>i.e. dissuaded from using native, but rather bespoke, UI frameworks.
Based on my experience, I would be quite reluctant to rely on any non-native cross-platform desktop UI framework that is not web-based. These tend to be either less performant, look outdated or are bug-ridden.
What about Qt? It is the gold standard for cross-platform desktop UI frameworks.
It is (1) performant (C++-based), (2) does not look outdated, and (3) not bug-ridden.
Qt apps don't feel great on macOS, though it's by far the best for mac-ish UI. Dropbox was Qt for a long time and I'd argue it worked well for them. Its easy to fall into "uncanny valley".
On Linux, Qt apps feel a bit off in GNOME, though you can never satisfy everyone as its the wild west.
I think Qt also suffers from not really being anyone's favourite.
On the one hand, you have web developers who tend to not really appreciate the nuance of the desktop as a platform. They're not going to advocate for Qt, it's not CSS/HTML/JS.
On the other hand, you have native Mac developers who love Apple's toolkits (AppKit, maybe SwiftUI). They're not going to advocate for Qt either.
Lastly, you have native Windows developers who have been burned so many times they don't advocate for anything in life anymore.
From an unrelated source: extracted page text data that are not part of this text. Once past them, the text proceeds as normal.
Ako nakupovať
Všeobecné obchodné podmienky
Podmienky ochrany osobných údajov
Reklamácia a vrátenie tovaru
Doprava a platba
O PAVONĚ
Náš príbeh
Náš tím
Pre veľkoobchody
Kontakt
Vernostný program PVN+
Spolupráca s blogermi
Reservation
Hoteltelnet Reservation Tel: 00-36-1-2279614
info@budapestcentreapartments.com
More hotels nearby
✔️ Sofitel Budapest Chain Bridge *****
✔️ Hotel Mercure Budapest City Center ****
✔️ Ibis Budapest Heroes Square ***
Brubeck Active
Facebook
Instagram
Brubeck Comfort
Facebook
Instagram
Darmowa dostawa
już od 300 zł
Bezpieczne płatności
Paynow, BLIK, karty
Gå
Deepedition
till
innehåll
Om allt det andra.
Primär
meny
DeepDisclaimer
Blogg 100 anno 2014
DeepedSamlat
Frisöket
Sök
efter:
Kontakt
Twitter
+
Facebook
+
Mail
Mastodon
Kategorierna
I think Qt is only missing well-written, feature-complete bindings for a major JS runtime, including support for hot reload.
Developing UIs without hot reloading is too painful.
I think what you're asking for has existed for a long, long time. QML.
QML doesn't have a way to define interfaces with JSX and doesn't integrate with the wider JS tooling. From my very limited experience, it still feels too close to the C++ world.
In my experience:
- Qt Widgets worked fine, but looked like a piece of software made in 2013;
- QML looks stylish and is a very nice language, but had a lot of weird bugs.
Neither of these are issues I'd run with if I were to make a web app.
> - Qt Widgets worked fine, but looked like a piece of software made in 2013;
That's too bad, because I prefer software which looks like it was made in 1999.
Widgets looks like whatever you want them to look like, if the feel like they're from the 2010s its because the implementer made that choice, not because of a limitation in qtwidgets.
Could be, but I am mostly speaking about the fact that making a web app looks stylish feels infinitely easier to me.
That's your prerogative, but web-based UI's have their hard limits, and native cross-platform desktop UI's are no more/less problematic than the browser.